- Relator(a)
- Ministra Regina Helena Costa
- Órgão julgador
- Quinta Turma
- Data do julgamento
- 22/05/2014
- Data de publicação
- 28/05/2014
STJ – Acórdão, Rel. Ministra Regina Helena Costa, Quinta Turma, j. 22/05/2014, p. 28/05/2014
HABEAS CORPUS. PROCESSUAL PENAL. SUBSTITUTIVO DE RECURSO ORDINÁRIO. TRÁFICO DE DROGAS. PRISÃO PREVENTIVA. ART. 312 DO CÓDIGO DE PROCESSO PENAL. GARANTIA DA ORDEM PÚBLICA. EXPRESSIVA QUANTIDADE DE DROGAS. MOTIVAÇÃO IDÔNEA. RÉU PRESO DURANTE TODA INSTRUÇÃO PROCESSUAL. SENTENÇA CONDENATÓRIA QUE RECONHECE A AUTORIA E MATERIALIDADE DO CRIME. CONDIÇÕES PESSOAIS FAVORÁVEIS. INSUFICIÊNCIA. NECESSIDADE DE MANUTENÇÃO DA PRISÃO CAUTELAR. I - Acompanhando o entendimento firmado pela 1ª Turma do Supremo Tribunal Federal, nos autos do Habeas Corpus n. 109.956, de relatoria do Excelentíssimo Ministro Marco Aurélio, a 5ª Turma deste Superior Tribunal de Justiça passou a adotar orientação no sentido de não mais admitir o uso do writ como substituto de recurso ordinário, previsto nos arts. 105, II, a, da Constituição da República e 30 da Lei n. 8.038/1990, sob pena de frustrar a celeridade e desvirtuar a essência desse instrumento constitucional.
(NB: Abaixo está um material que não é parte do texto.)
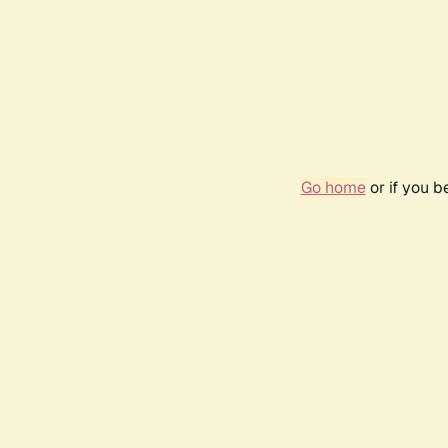
Go home
or if you 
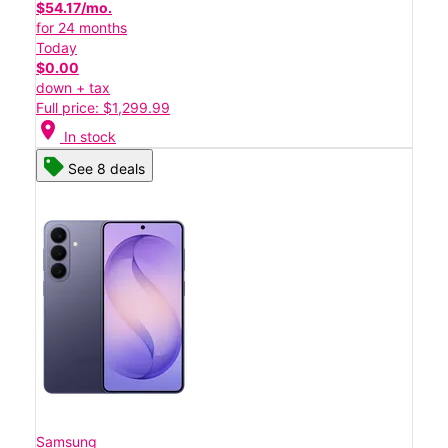
$54.17/mo.
for 24 months
Today
$0.00
down + tax
Full price: $1,299.99
location_on
In stock
See 8 deals
Samsung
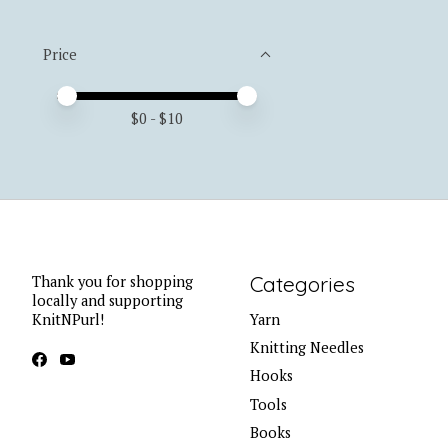
Price
Price minimum value
Price maximum value
$
0
- $
10
Categories
Thank you for shopping
locally and supporting
KnitNPurl!
Yarn
Knitting Needles
Hooks
Tools
Books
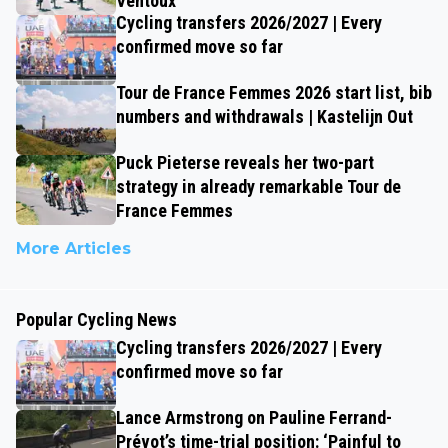
Ventoux
Cycling transfers 2026/2027 | Every
confirmed move so far
Tour de France Femmes 2026 start list, bib
numbers and withdrawals | Kastelijn Out
Puck Pieterse reveals her two-part
strategy in already remarkable Tour de
France Femmes
More Articles
Popular Cycling News
Cycling transfers 2026/2027 | Every
confirmed move so far
Lance Armstrong on Pauline Ferrand-
Prévot’s time-trial position: ‘Painful to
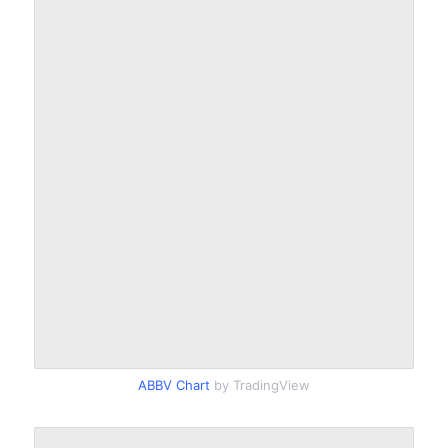
ABBV Chart
by TradingView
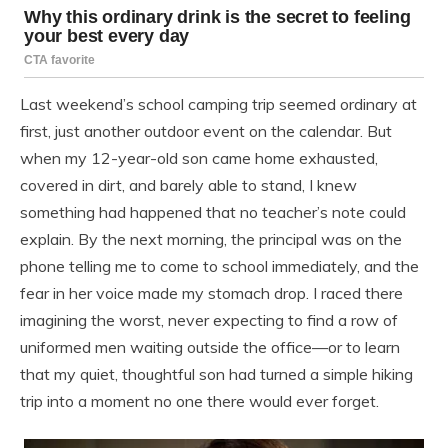
Last weekend’s school camping trip seemed ordinary at
first, just another outdoor event on the calendar. But
when my 12-year-old son came home exhausted,
covered in dirt, and barely able to stand, I knew
something had happened that no teacher’s note could
explain. By the next morning, the principal was on the
phone telling me to come to school immediately, and the
fear in her voice made my stomach drop. I raced there
imagining the worst, never expecting to find a row of
uniformed men waiting outside the office—or to learn
that my quiet, thoughtful son had turned a simple hiking
trip into a moment no one there would ever forget.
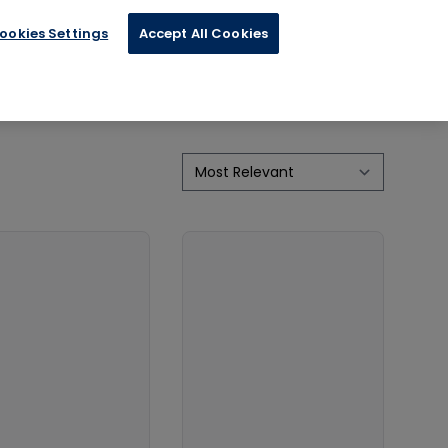
ertainment
ookies Settings
Accept All Cookies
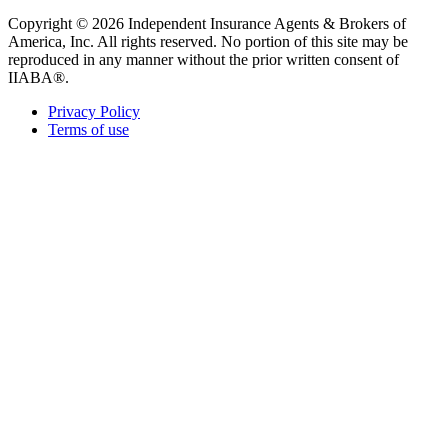
Copyright © 2026 Independent Insurance Agents & Brokers of
America, Inc. All rights reserved. No portion of this site may be
reproduced in any manner without the prior written consent of
IIABA®.
Privacy Policy
Terms of use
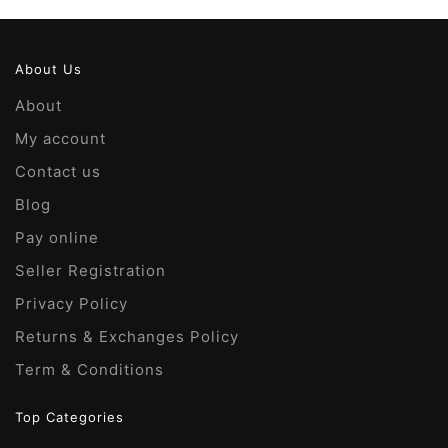
About Us
About
My account
Contact us
Blog
Pay online
Seller Registration
Privacy Policy
Returns & Exchanges Policy
Term & Conditions
Top Categories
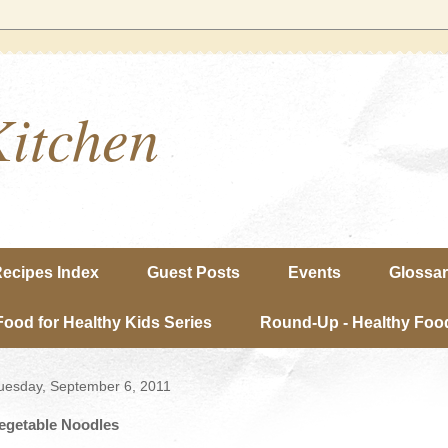
Kitchen
ecipes Index
Guest Posts
Events
Glossa
Food for Healthy Kids Series
Round-Up - Healthy Food
uesday, September 6, 2011
egetable Noodles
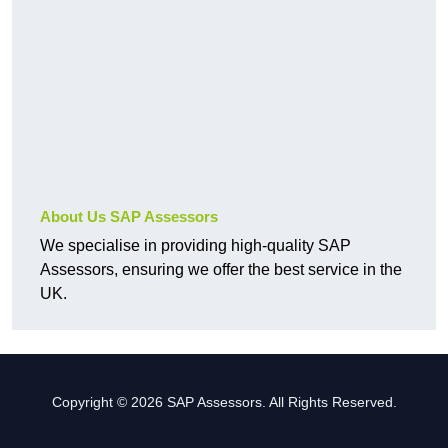
About Us SAP Assessors
We specialise in providing high-quality SAP
Assessors, ensuring we offer the best service in the
UK.
Copyright © 2026 SAP Assessors. All Rights Reserved.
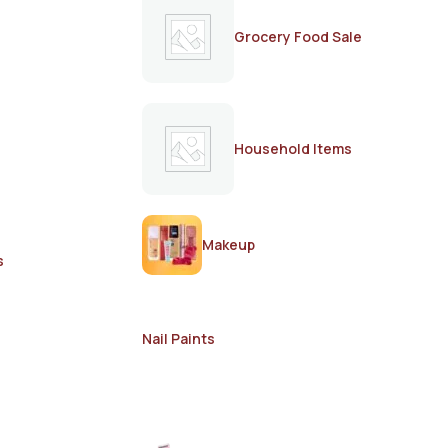
Grocery Food Sale
Household Items
Makeup
s
Nail Paints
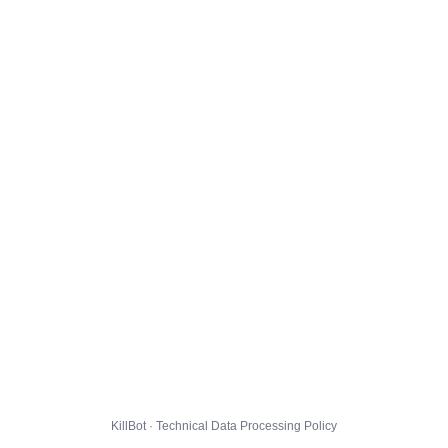
KillBot · Technical Data Processing Policy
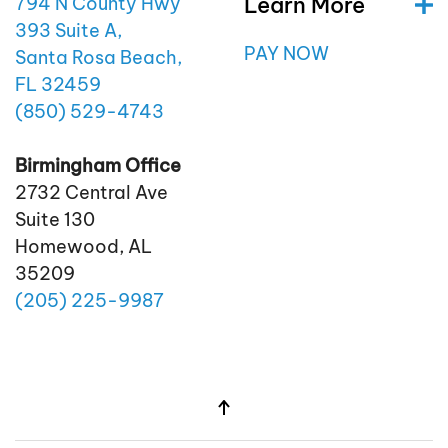
Learn More
794 N County Hwy
393 Suite A,
PAY NOW
Santa Rosa Beach,
FL 32459
(850)
529
-4743
Birmingham Office
2732 Central Ave
Suite 130
Homewood, AL
35209
(205)
225
-9987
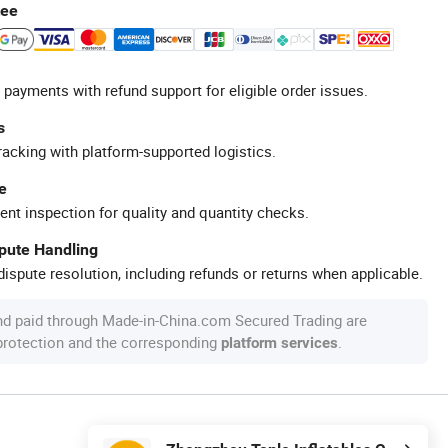
tee
 payments with refund support for eligible order issues.
s
racking with platform-supported logistics.
e
ent inspection for quality and quantity checks.
spute Handling
ispute resolution, including refunds or returns when applicable.
nd paid through Made-in-China.com Secured Trading are
 protection and the corresponding
.
platform services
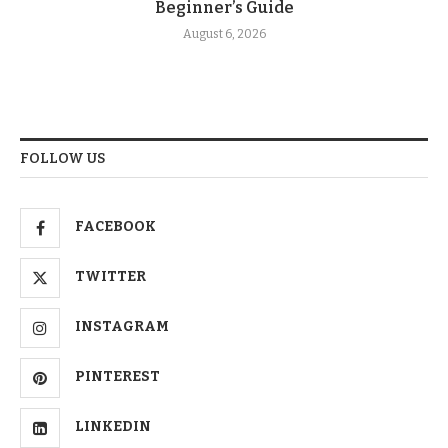
Beginner’s Guide
August 6, 2026
FOLLOW US
FACEBOOK
TWITTER
INSTAGRAM
PINTEREST
LINKEDIN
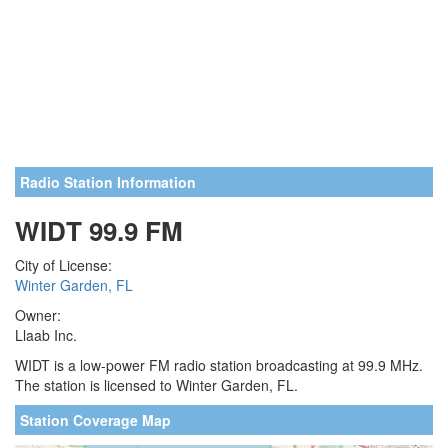
Radio Station Information
WIDT 99.9 FM
City of License:
Winter Garden, FL
Owner:
Llaab Inc.
WIDT is a low-power FM radio station broadcasting at 99.9 MHz.
The station is licensed to Winter Garden, FL.
Station Coverage Map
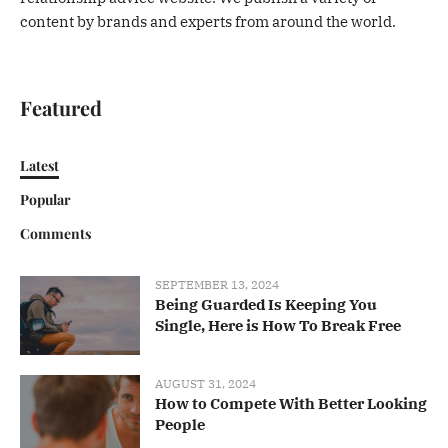
content by brands and experts from around the world.
Featured
Latest
Popular
Comments
SEPTEMBER 13, 2024
Being Guarded Is Keeping You
Single, Here is How To Break Free
AUGUST 31, 2024
How to Compete With Better Looking
People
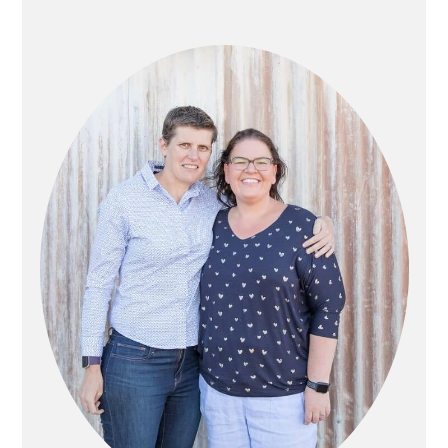
PRIMARY
SIDEBAR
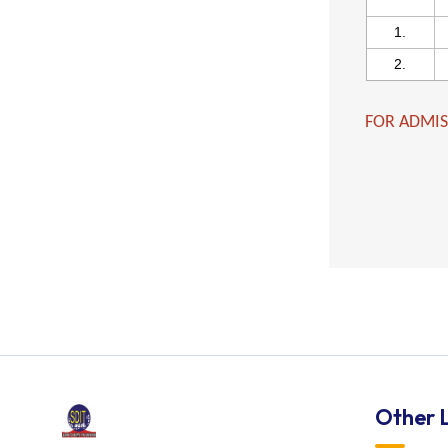
1.
2.
FOR ADMIS
Other L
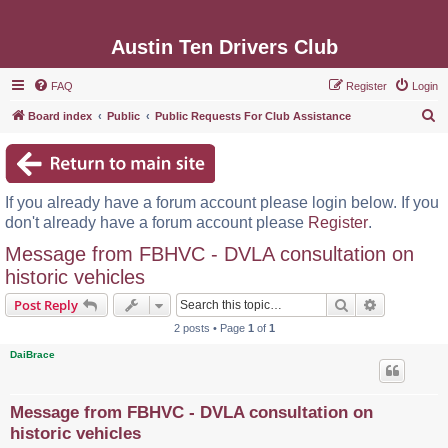
Austin Ten Drivers Club
FAQ
Register
Login
S
Board index
Public
Public Requests For Club Assistance
e
a
r
If you already have a forum account please login below. If you
c
don't already have a forum account please
Register
.
h
Message from FBHVC - DVLA consultation on
historic vehicles
Search
Advanced s
Post Reply
2 posts • Page
1
of
1
DaiBrace
Message from FBHVC - DVLA consultation on
historic vehicles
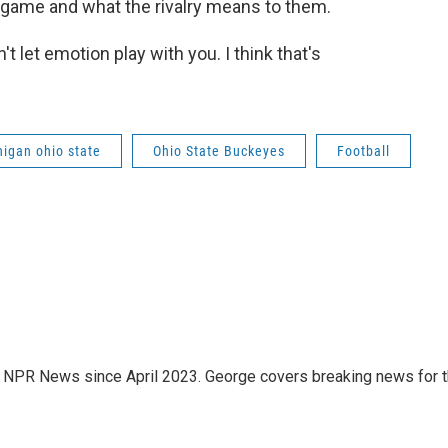
 game and what the rivalry means to them.
t let emotion play with you. I think that's
igan ohio state
Ohio State Buckeyes
Football
.7 NPR News since April 2023. George covers breaking news for 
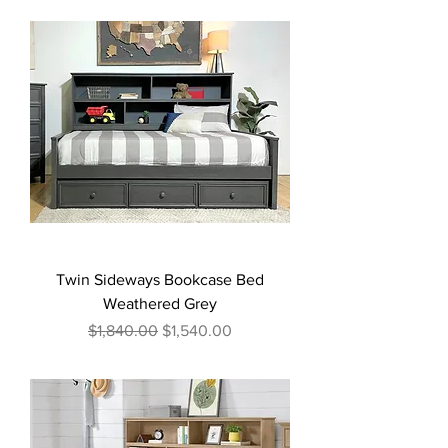
Twin Sideways Bookcase Bed
Weathered Grey
Regular Price
Sale Price
$1,840.00
$1,540.00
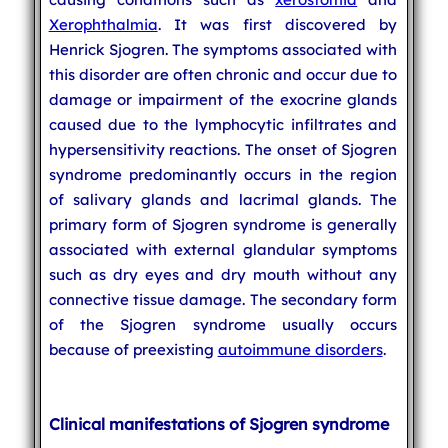
Xerophthalmia
. It was first discovered by
Henrick Sjogren. The symptoms associated with
this disorder are often chronic and occur due to
damage or impairment of the exocrine glands
caused due to the lymphocytic infiltrates and
hypersensitivity reactions. The onset of Sjogren
syndrome predominantly occurs in the region
of salivary glands and lacrimal glands. The
primary form of Sjogren syndrome is generally
associated with external glandular symptoms
such as dry eyes and dry mouth without any
connective tissue damage. The secondary form
of the Sjogren syndrome usually occurs
because of preexisting
autoimmune disorders
.
Clinical manifestations of Sjogren syndrome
II - O entendimento desta corte evoluiu para não mais se admitir o manejo do habeas corpus em substituição ao recurso próprio, bem assim como sucedâneo de revisão criminal. Precedentes. III - A prisão cautelar, nos termos do art. 5º, inciso LVII, da Constituição da República, é medida excepcional de privação de liberdade, que somente poderá ser adotada quando as circunstâncias do caso concreto, devidamente fundamentadas no art. 312 do Código de Processo Penal, demonstrarem a sua imprescindibilidade. IV - A prisão preventiva deve ser mantida para o resguardo da ordem pública, com base na significativa quantidade de entorpecentes que foram apreendidos em poder do Paciente - consubstanciados em 8.300 gramas de crack - substância revestida de alto poder de adição psíquica e física ao usuário, trazendo implicações seríssimas à sociedade. Precedentes. V - O direito do Réu recorrer em liberdade sofre mitigações, em especial, nos casos em que permaneceu preso durante toda a instrução criminal, ainda mais quando já proferida sentença penal condenatória. VI - A presença de condições favoráveis, tais como residência fixa, primariedade e ocupação lícita, embora devam ser devidamente valoradas, não são suficientes, por si sós, para obstar a decretação da prisão cautelar, quando, devidamente embasada nos fundamentos do art. 312 do Código de Processo Penal, esta mostrar-se necessária. VII - Habeas corpus não conhecido. (HC n. 188.632/CE, relatora Ministra Regina Helena Costa, Quinta Turma, julgado em 22/5/2014, DJe de 28/5/2014.)